Other versions of the legend has it that the “Just Men” are isolated and unknown to each other. In Schwarz-Bart's novel they are all part of the Levy lineage, descended from Rabbi Yom Tov Levy, who led his congregation to take refuge in a tower in York after a fiery anti-Jewish sermon by .Bishop William of Nordhouse had incited the Christians of the city who “...moiled through the church square; within minutes, Jewish souls were accounting for their crimes to their God, who had called them to him through the voice of his Bishop.” The Rabbi, after they had spent seven days in the tower, blessed them all and slit their throats, committing suicide himself once all the others were dead.

One baby survived this catastrophe, the Rabbi's infant son Solomon Levy, from whom the protagonists of the rest of the novel are descended.

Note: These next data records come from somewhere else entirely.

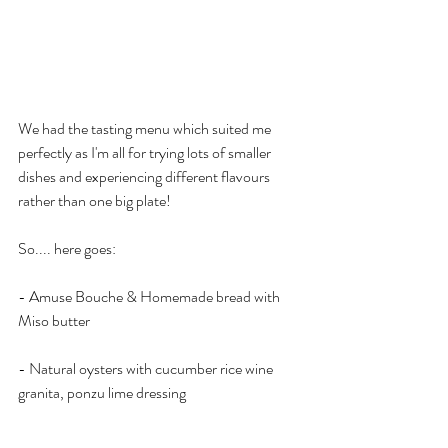
We had the tasting menu which suited me 
perfectly as I'm all for trying lots of smaller 
dishes and experiencing different flavours 
rather than one big plate!
So.... here goes:
- Amuse Bouche & Homemade bread with 
Miso butter
- Natural oysters with cucumber rice wine 
granita, ponzu lime dressing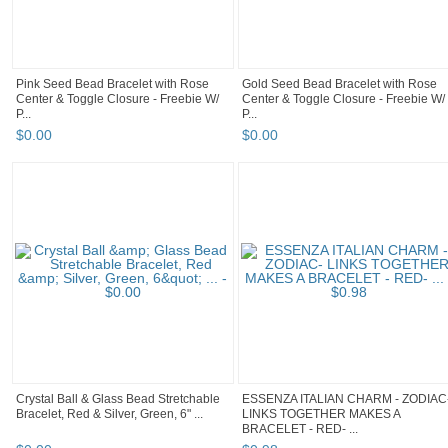
Pink Seed Bead Bracelet with Rose
Gold Seed Bead Bracelet with Rose
Center & Toggle Closure - Freebie W/
Center & Toggle Closure - Freebie W/
P...
P...
$
0
.
00
$
0
.
00
Crystal Ball & Glass Bead Stretchable
ESSENZA ITALIAN CHARM - ZODIAC
Bracelet, Red & Silver, Green, 6" ...
LINKS TOGETHER MAKES A
BRACELET - RED- ...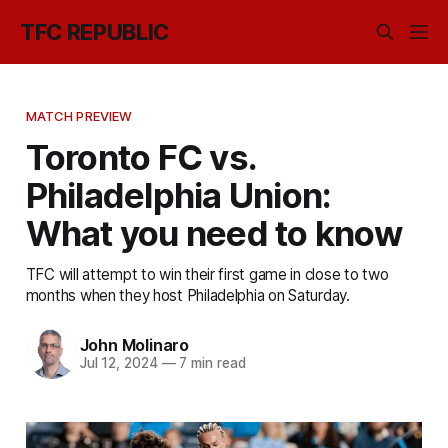
TFC REPUBLIC
MATCH PREVIEW
Toronto FC vs.
Philadelphia Union:
What you need to know
TFC will attempt to win their first game in close to two
months when they host Philadelphia on Saturday.
John Molinaro
Jul 12, 2024
—
7 min read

By the time the Nazis have taken power in 1933, the Levy family is living in the town of Stillenstadt: “One of those charming German villages of a vanished age.” Here Benjamin Levy, father of the final hero of the novel, Ernie Levy, sets up his business as a tailor, marries Ernie's mother, who is known always as “Miss Blumenthal”, and looks after his parents, the patriarch Mordecai and his wife Mother Judith.

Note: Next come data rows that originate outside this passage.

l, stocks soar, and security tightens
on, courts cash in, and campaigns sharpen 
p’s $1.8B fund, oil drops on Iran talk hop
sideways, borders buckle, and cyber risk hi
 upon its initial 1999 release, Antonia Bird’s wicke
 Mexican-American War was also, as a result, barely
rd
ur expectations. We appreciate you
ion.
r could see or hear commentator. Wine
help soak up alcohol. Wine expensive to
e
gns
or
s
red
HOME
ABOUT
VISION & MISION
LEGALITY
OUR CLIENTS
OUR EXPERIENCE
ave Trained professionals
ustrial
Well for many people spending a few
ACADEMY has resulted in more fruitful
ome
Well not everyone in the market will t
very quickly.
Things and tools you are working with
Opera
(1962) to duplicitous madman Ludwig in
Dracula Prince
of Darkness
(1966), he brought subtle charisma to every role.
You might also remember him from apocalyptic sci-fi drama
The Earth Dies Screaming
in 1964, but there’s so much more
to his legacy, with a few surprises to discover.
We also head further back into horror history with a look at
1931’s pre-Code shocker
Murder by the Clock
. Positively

In this “charming village” the family comes face to face with the brutality of the Nazis, with their incredible cruelty and pervasive evil.

The nightmare starts to overshadow the family, though they do not always recognise it for what it is – a terminal dream. The patriarch Mordecai especially seems to be unruffled by the gathering forces of doom. An approaching Nazi gang, singing obscene anti-Jewish songs, is approaching, and the patriarch doesn't understand the implications, to Ernie's amazement: “Once more, Ernie was astonished at the calm of the patriarch, who never seemed to be upset about anything that did not bear on the observance of the Law.” Mother Judith is the one who takes charge and gets the family into a neighbour's house and away, for the moment, from the gang.

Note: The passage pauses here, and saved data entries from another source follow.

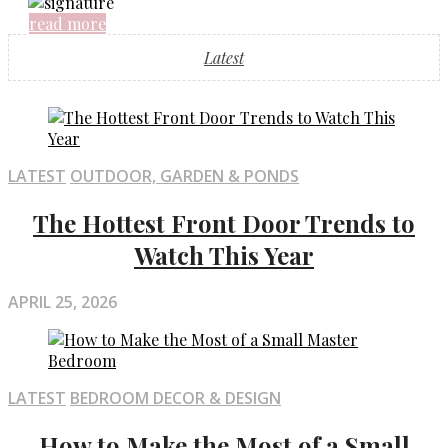
read more
Latest
LATEST
OUTDOOR, GARDEN & PONDS
The Hottest Front Door Trends to
Watch This Year
APRIL 25, 2026
LATEST
BEDROOM DECOR & DESIGN
How to Make the Most of a Small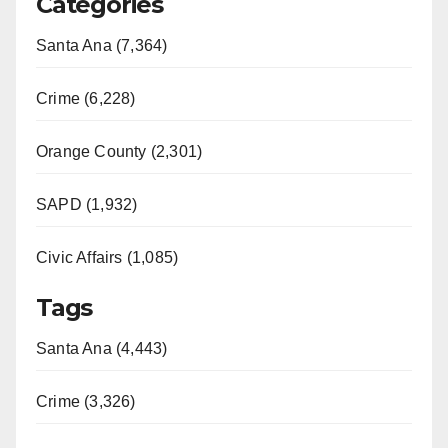
Categories
Santa Ana (7,364)
Crime (6,228)
Orange County (2,301)
SAPD (1,932)
Civic Affairs (1,085)
Tags
Santa Ana (4,443)
Crime (3,326)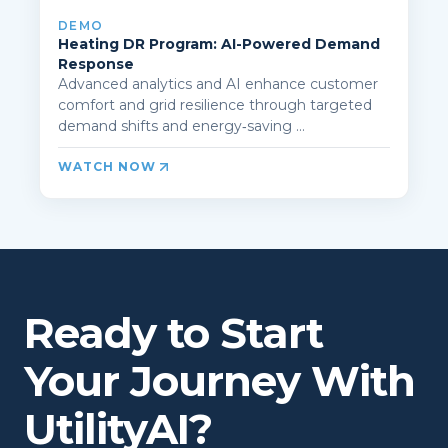
DEMO
Heating DR Program: AI-Powered Demand
Response
Advanced analytics and AI enhance customer
comfort and grid resilience through targeted
demand shifts and energy‑saving ...
WATCH NOW
Ready to Start
Your Journey With
UtilityAI?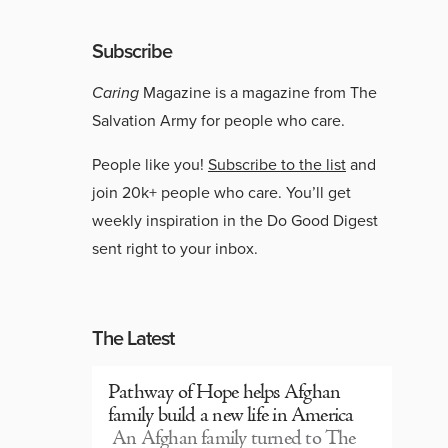
Subscribe
Caring
Magazine is a magazine from The
Salvation Army for people who care.
People like you!
Subscribe to the list
and
join 20k+ people who care. You’ll get
weekly inspiration in the Do Good Digest
sent right to your inbox.
The Latest
Pathway of Hope helps Afghan
family build a new life in America
An Afghan family turned to The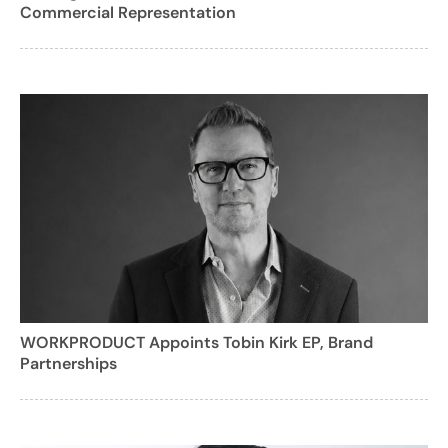
Commercial Representation
WORKPRODUCT Appoints Tobin Kirk EP, Brand
Partnerships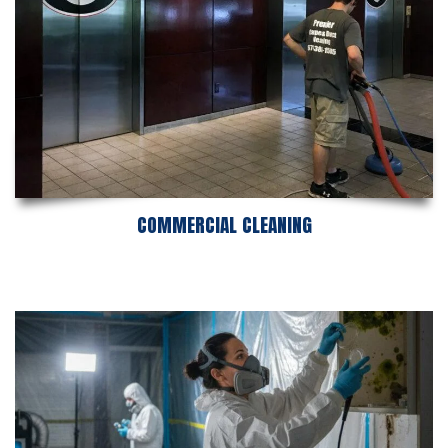
COMMERCIAL CLEANING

By the end of the novel Ernie is the last of the family Levy still alive and he too dies in the gas chambers of Auschwitz. The last of the just to die. The world has no more just people – or has it?

“At times, it is true, one's heart could break in sorrow. But often too, preferably in the evening, I cannot help thinking that Ernie Levy, dead six million times, is still alive, somewhere, I don't know where...Yesterday, as I stood in the street trembling in despair, rooted to the spot, a drop of pity fell from above upon my face; but there was no breeze in the air, no cloud in the sky...there was only a presence.”

A presence

I think that presence is the love and empathy of those who say “No” to racism and prejudice, those who say “No” to judgement; those who say an even louder, more emphatic “Yes” to life, to acceptance, to the humanity of all. Perhaps these two books can help us to a deeper sense of our common people-ness, to our essential oneness, across all boundaries and barriers.

Neither book is perfect, and we would be silly to expect perfection from any book. They do however, convey in simple and human terms the ravages of racism, the damage to people caused by prejudice and judgement. This they do in terms which rise on occasion to the poetic, in the sense that the stories and the words provoke profound feelings – at least they did in me – of shame at my complicity in the kind of prejudice which causes such horror, at my lack of courage in facing it in myself, of my judgement of others. Unforgettable, these stories are unforgettable, and no-one should ever forget the two manifestations of racism that were Nazism and apartheid – two of the greatest (though, sadly, not the only) crimes committed against humanity in the 20th Century. May they never happen again. There has been enough sorrow in the world and we need to be more than “mere beasts that talk.”